A study in 26 centers in six South American countries 31 found a birth mortality rate of 22.3% in premature infants of less than 37 weeks of gestational age, higher than in our study (4.29 per 1,000 live births). However, there was a high variability between centers. The study concluded that social determinants, lack of access to healthcare, gestational age less than 32 weeks, and low Apgar impact the mortality rates, similar to our results. There are significant variations in preterm birth rates and mortality between and within countries. Yet, the burden of preterm birth is particularly high in low- and middle-income countries, especially in Southeast Asia and Sub-Saharan Africa 32-34.
Our results will contribute to reduce the information gap about premature births in countries with medium and low-income populations like ours since 90% of publications report data from medium or high-income regions representing the lowest proportion of births in the world 1.
The strengths of our study included a database collecting information on the total number of births in Cali with a significant sample size of premature infants from different public and private institutions in the city. The limitations included incomplete information, specifically, the place of origin of the mothers (2.9% of the cases), introducing information bias. There was no information on the method used to evaluate gestational age, considering that WHO recommends prenatal ultrasound (before 24 weeks) for all pregnant women.
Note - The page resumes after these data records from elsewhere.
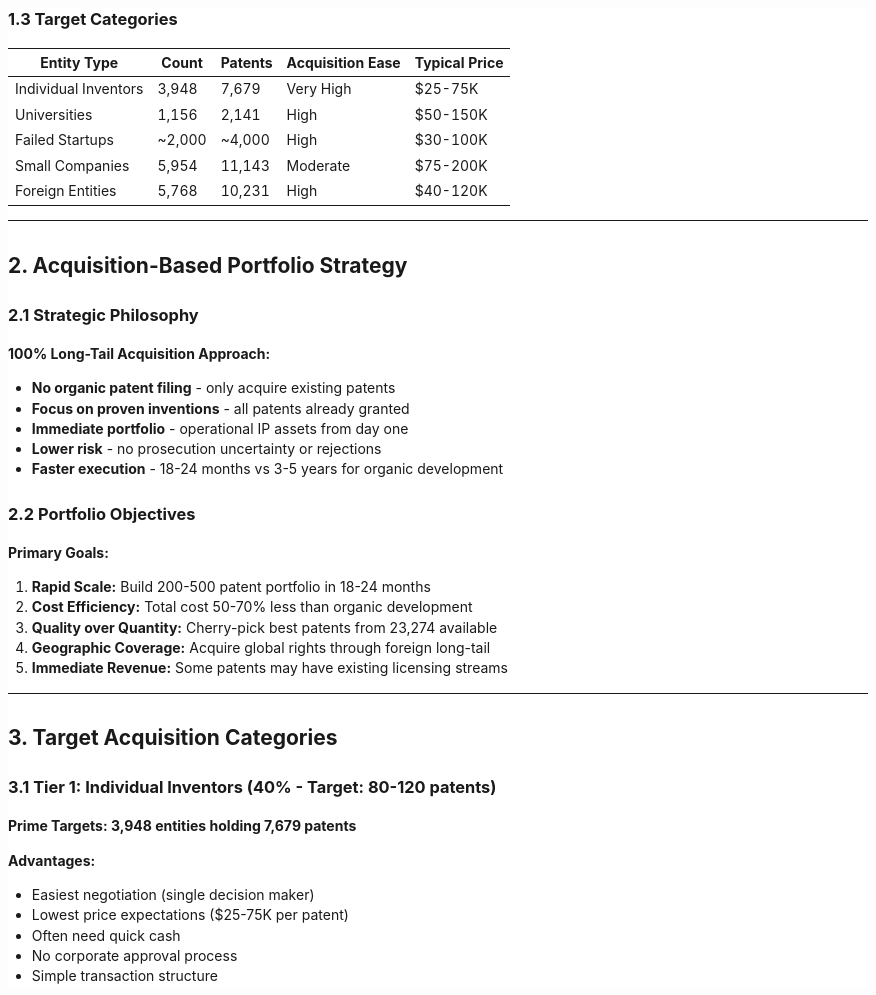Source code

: ### 1.3 Target Categories

| Entity Type | Count | Patents | Acquisition Ease | Typical Price |
|-------------|-------|---------|------------------|---------------|
| Individual Inventors | 3,948 | 7,679 | Very High | $25-75K |
| Universities | 1,156 | 2,141 | High | $50-150K |
| Failed Startups | ~2,000 | ~4,000 | High | $30-100K |
| Small Companies | 5,954 | 11,143 | Moderate | $75-200K |
| Foreign Entities | 5,768 | 10,231 | High | $40-120K |

---

## 2. Acquisition-Based Portfolio Strategy

### 2.1 Strategic Philosophy

**100% Long-Tail Acquisition Approach:**
- **No organic patent filing** - only acquire existing patents
- **Focus on proven inventions** - all patents already granted
- **Immediate portfolio** - operational IP assets from day one
- **Lower risk** - no prosecution uncertainty or rejections
- **Faster execution** - 18-24 months vs 3-5 years for organic development

### 2.2 Portfolio Objectives

**Primary Goals:**
1. **Rapid Scale:** Build 200-500 patent portfolio in 18-24 months
2. **Cost Efficiency:** Total cost 50-70% less than organic development
3. **Quality over Quantity:** Cherry-pick best patents from 23,274 available
4. **Geographic Coverage:** Acquire global rights through foreign long-tail
5. **Immediate Revenue:** Some patents may have existing licensing streams

---

## 3. Target Acquisition Categories

### 3.1 Tier 1: Individual Inventors (40% - Target: 80-120 patents)

**Prime Targets: 3,948 entities holding 7,679 patents**

**Advantages:**
- Easiest negotiation (single decision maker)
- Lowest price expectations ($25-75K per patent)
- Often need quick cash
- No corporate approval process
- Simple transaction structure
We found that less than three prenatal controls, mothers living outside Cali, afro ethnicity, and cesarean birth were significantly associated with newborns within less than 32 weeks and weighing under 1,000 g, implying higher mortality rates. We concluded that social determinants and lack of access to care impact premature births and infant mortality in low- and middle-income countries like Colombia, for which further studies are required.